I’m interested in people’s thoughts on a recent study in mice that showed those with shorter telomeres saw accelerated aging with rapamycin.

This may not translate to humans and it was just one study so I’m not reading too much into it. I’m currently on rapamycin 5mg a week. Genetics tests showed shorter telomeres but I’ve never had any symptoms associated with that. I’m just genuinely curious what affects there could be in this area, both positive and negative.

Except from study:
An mTOR inhibitor is rapamycin, a drug that prolongs life in yeasts, flies, worms and mice, and that significantly reduces the incidence of cancer in mice with normal telomeres.

The researchers wanted to test whether rapamycin could also extend the life of mice with short telomeres, but they found that the opposite happens: they age up to 50% faster. This basic finding allowed the authors to discover that mTOR is, in fact, important for the survival of mice with short telomeres, and therefore blocking it has a negative effect.

Link to study

Nature Communications. The CNIO finds that rapamycin has harmful effects when telomeres are short

• Maria Blasco’s group at the CNIO shows that an anti-ageing strategy that extends life in normal mice, the treatment with rapamycin, is harmful when mice have short telomeres

• The group addresses for the first time the connections between two of the main biochemical processes associated with ageing: the shortening of telomeres and the ability of cells to detect nutrients

• The study, published in ‘Nature Communications’, reveals thus far unknown basic aspects of one of the main molecular pathways, mTOR, involved in cancer and ageing

• The finding helps to better understand diseases such as aplastic anaemia and pulmonary fibrosis

In the past few decades, it was discovered that the rate at which we age is strongly influenced by biochemical processes that, at least in animal models, can be controlled in the laboratory. Telomere shortening is one of these processes; another one is the ability of cells to detect nutrients mediated by the mTOR protein. Researchers have been able to prolong life in many species by modifying either one of them. But what if we manipulate both? A team from the Spanish National Cancer Research Centre (CNIO) now studied it for the first time, with unexpected results. Blocking nutrient sensing by treatment with rapamycin, an mTOR inhibitor, delays the ageing of healthy mice but, curiously, it worsens diseases and premature ageing that occur in mice with short telomeres. This finding has important implications for the treatment of diseases associated with short telomeres, but also for age-related diseases that are also associated with short telomeres. The study, done by the Telomeres and Telomerase Group headed by Maria Blasco at the CNIO, is published in Nature Communications with Iole Ferrara-Romeo as the first author.

Telomeres in the house mouse, Mus musculus , are about five times longer than human telomeres, limiting the use of this common laboratory animal for studying the contribution of telomere biology to aging and cancer.

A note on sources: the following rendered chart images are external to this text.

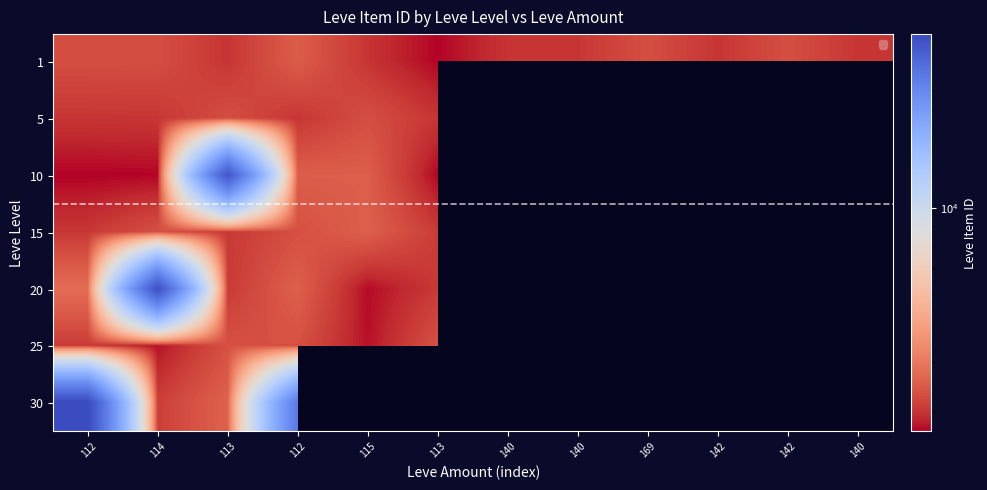

The 1 series shows 3316.0 at 142. True or false?

True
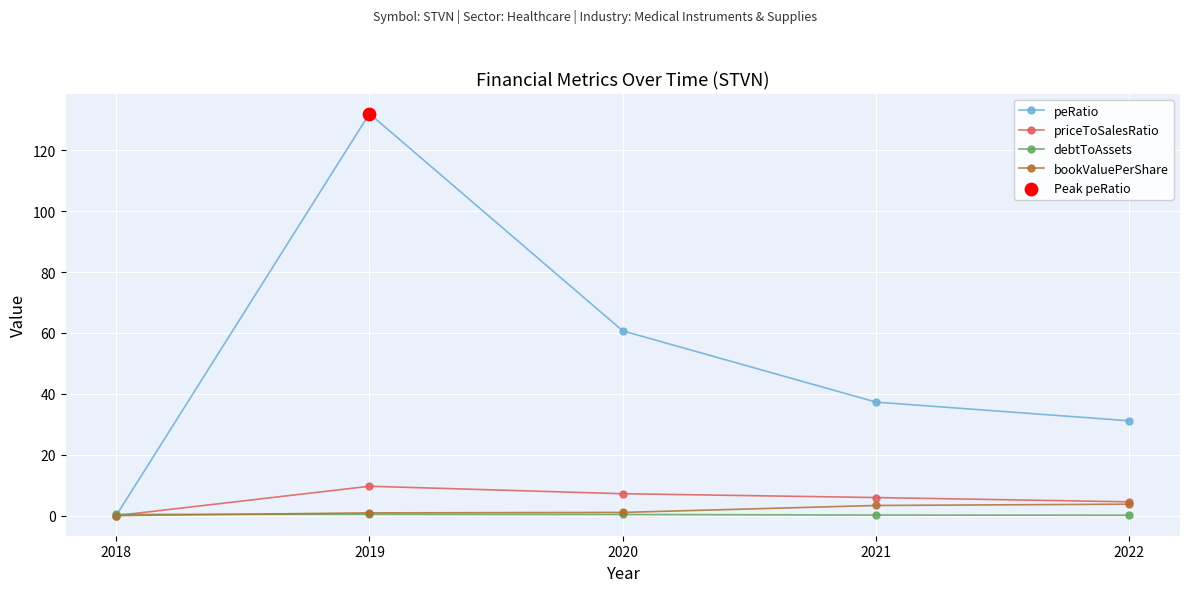

What is the total value across all series at 2018?

0.4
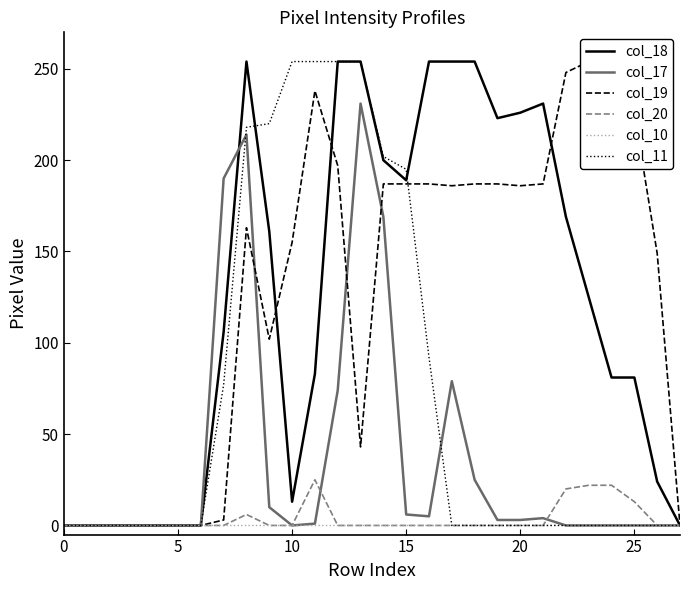

Between 23 and 25, which series saw the biggest shift?

col_18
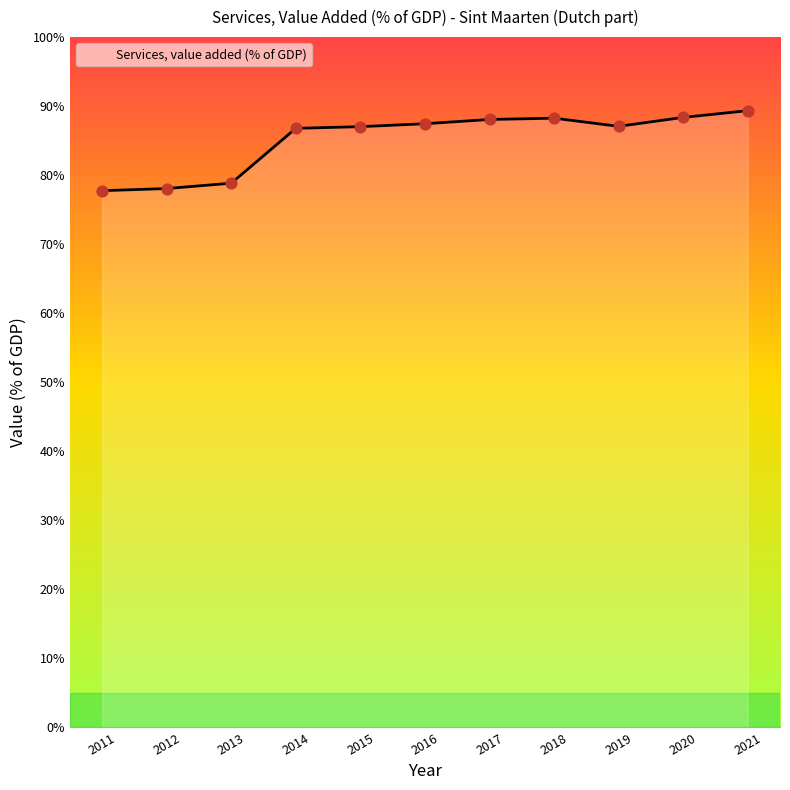

Between 2016 and 2011, which is larger?

2016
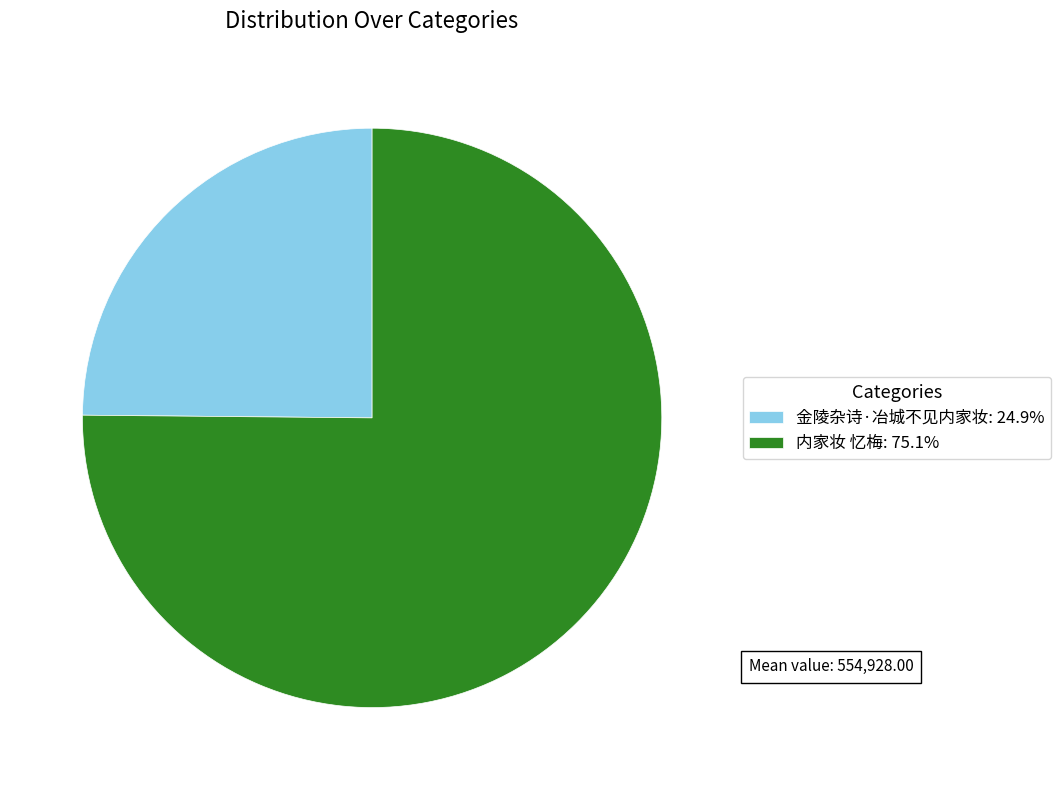

Which has a higher value, 内家妆 忆梅 or 金陵杂诗·冶城不见内家妆?

内家妆 忆梅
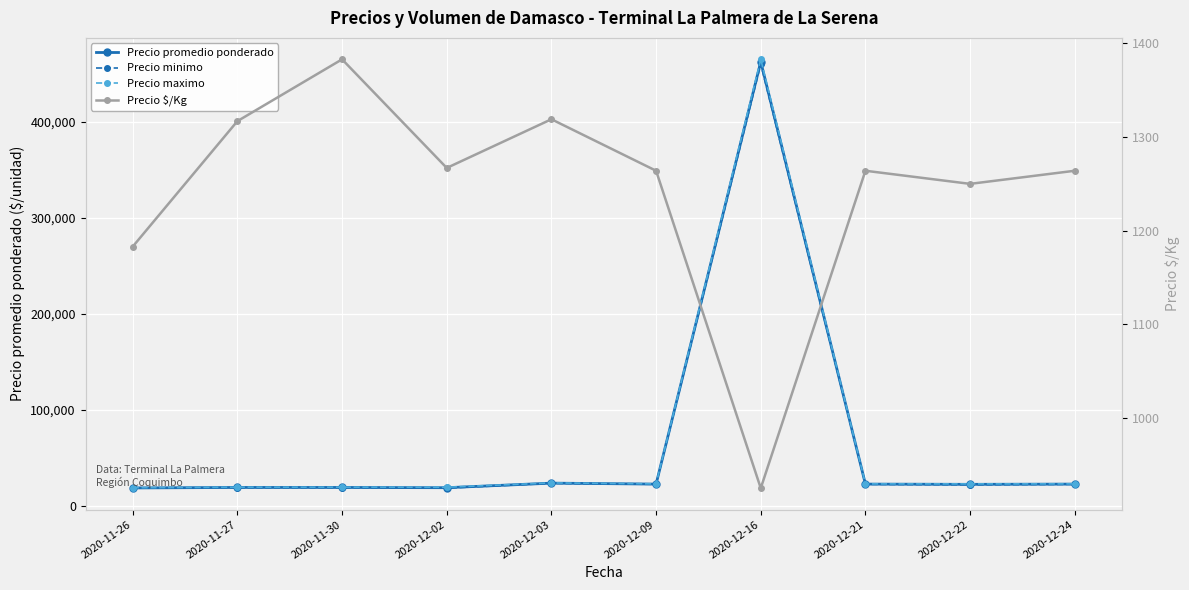

At which category is the sum across all series the highest?

2020-12-16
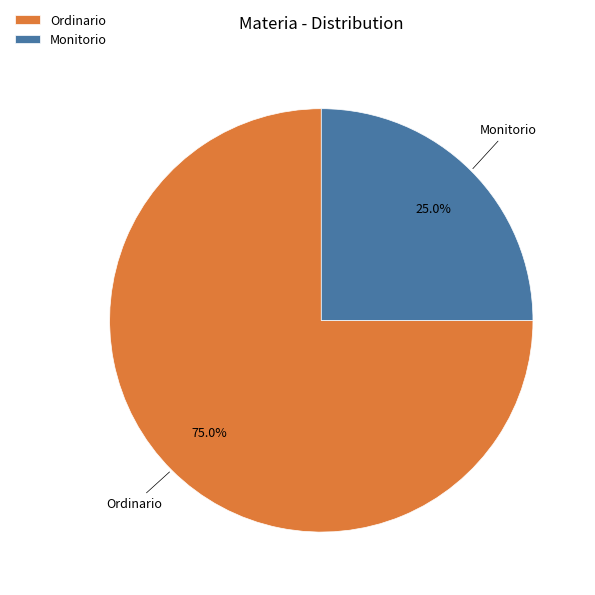

How many segments does this pie chart have?

2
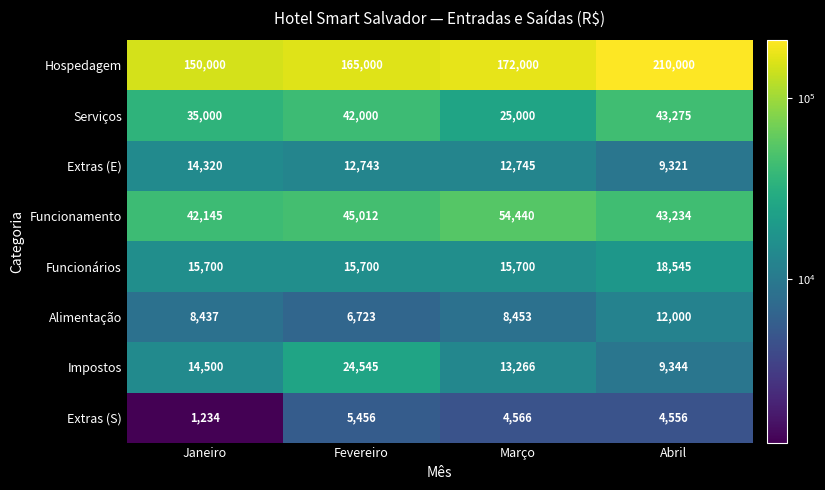

Where is Extras (E) nearest to the value 11820?

Fevereiro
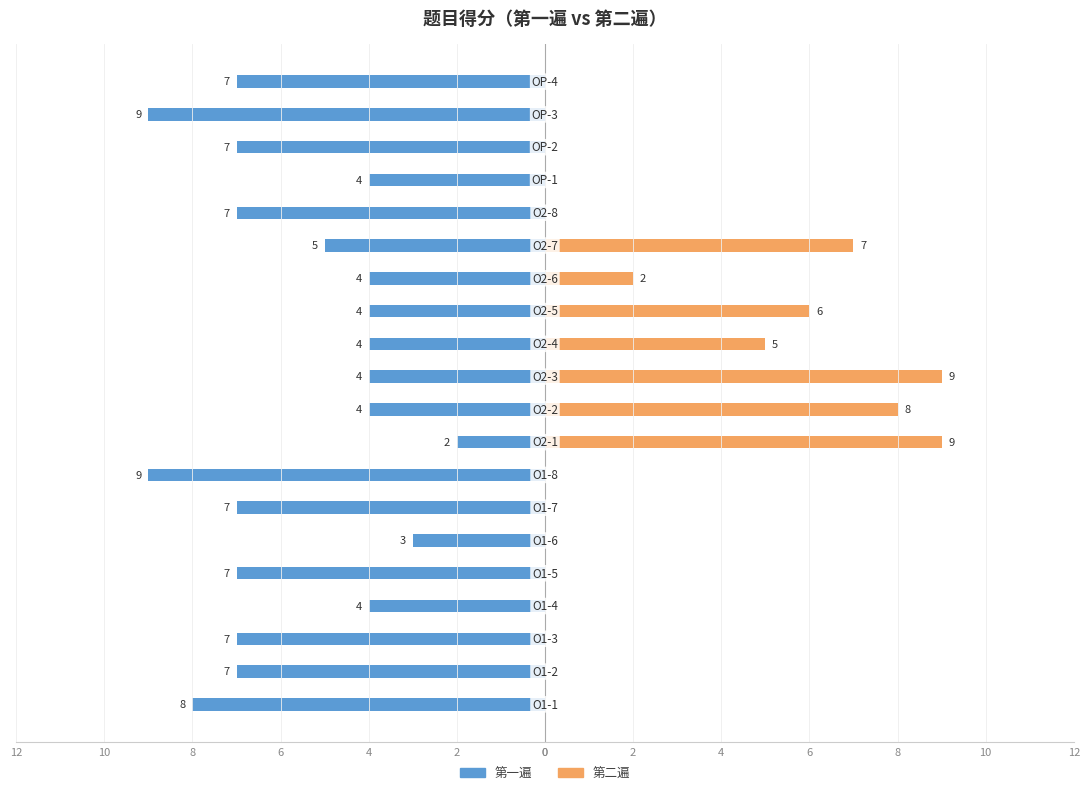

Rank the series by their maximum value, from highest to lowest.

第二遍, 第一遍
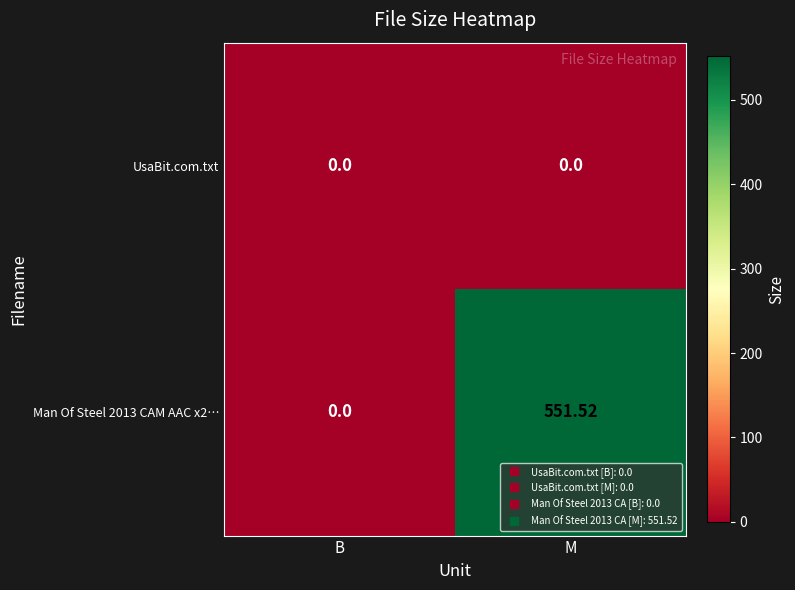

Which series has the largest range (max minus min)?

Man Of Steel 2013 CAM AAC x2…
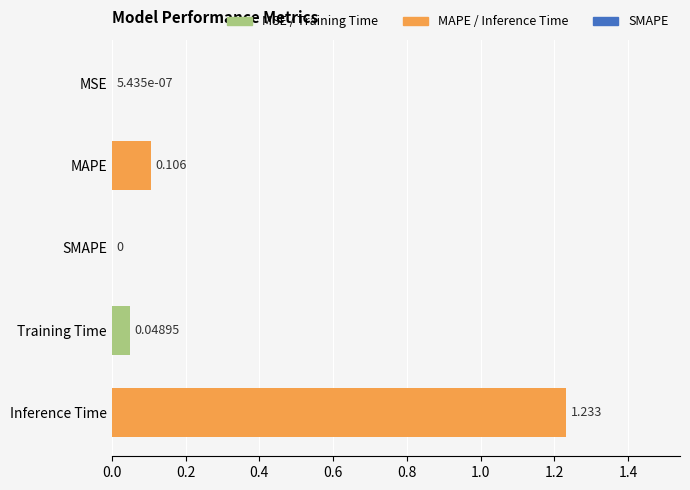

Between MAPE and Inference Time, which is larger?

Inference Time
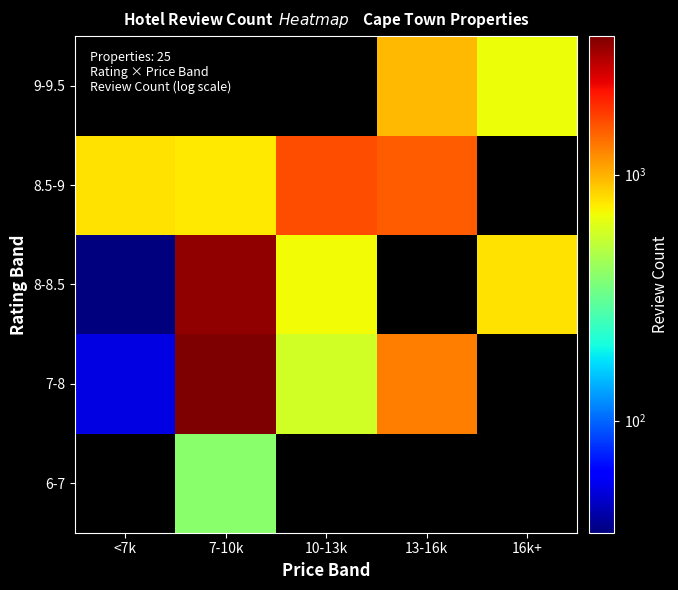

Which category has the lowest value across all series?

<7k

I suppose mice with telomere syndrome are not really that relevant to healthy humans.

Second, accumulation of molecular damage can be greatly accelerated artificially by knockout of repair/maintenance enzymes (Figure 1B). Such animals do not exist in nature. But artificially created, they may provide a glimpse of how post-aging may look. Their pathology differs drastically from normal aging, for example, telomere shortening. Second-generation telomerase-deficient mice (G2 Terc−/−) with critically short telomeres fail to grow and die young from unfamiliar diseases such as intestinal atrophy due to failure of cell proliferation [3]. When telomeres reach critical length, it can cause DNA-damage response, leading to aplastic anemia, organ fibrosis, atrophy of the small intestine and the spleen, skin and hair lesions. In humans, diseases of short telomeres cause death from bone marrow failure and pulmonary fibrosis [72]. This does not resemble normal aging.

In humans, mice and C. elegans, telomere shortening is not life-limiting [73–75]. In mice lacking telomerase, even accelerated telomere shortening is still not life-limiting in the first generation [76]. It took several generations to achieve critically short telomeres, leading to syndromes strikingly different from normal aging. In humans, telomere length does not reach telomere threshold during life time [75, 77, 78]. Normal telomere shortening would cause telomere-driven pathologies, but normal animals do not live long enough to reach this threshold. Rapamycin prolongs life in normal mice, proving that telomere length does not constrain normal lifespan [3]. When artificially shortened, then telomeres become life-limiting and rapamycin cannot extend lifespan anymore [3].